Übrigens bringt ein kühler keine 20% mehr Leistung beim Zocken


----------



## Robonator (27. Mai 2012)

*AW: Alle neuen PC-Spiele laufen nicht flüssig*



> Die hatten da nämlich noch nen anderen PC, aber die meinten das dieser 20% mehr leistung beim zocken bringt....

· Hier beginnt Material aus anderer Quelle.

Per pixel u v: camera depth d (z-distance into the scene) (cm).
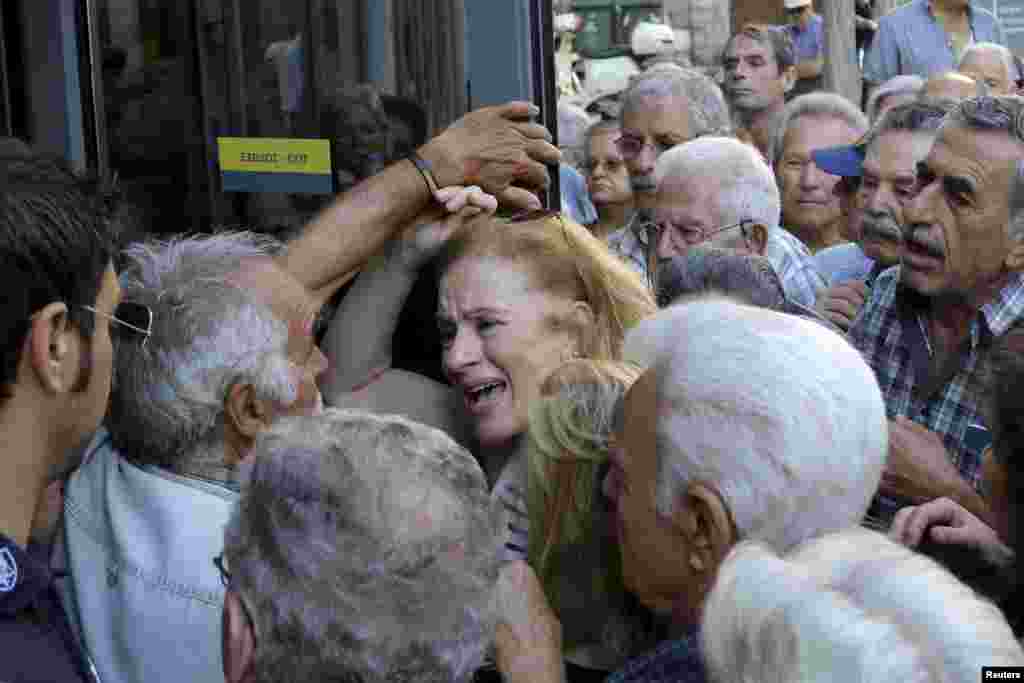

Das sind "Fachmänner".... Denen interessiert nur profit, egal was sie dir für nen Müll verzapfen. Hauptsache sie machen dabei Kohle.


----------



## Omikron (27. Mai 2012)

*AW: Alle neuen PC-Spiele laufen nicht flüssig*

Ja das kann ich mir denken ,  , aber damit war glaub auch die Graka gemeint, aber die ist ja anscheinend auch viel zu heiß


----------



## Omikron (27. Mai 2012)

*AW: Alle neuen PC-Spiele laufen nicht flüssig*



Robonator schrieb:


> Das sind "Fachmänner".... Denen interessiert nur profit, egal was sie dir für nen Müll verzapfen. Hauptsache sie machen dabei Kohle.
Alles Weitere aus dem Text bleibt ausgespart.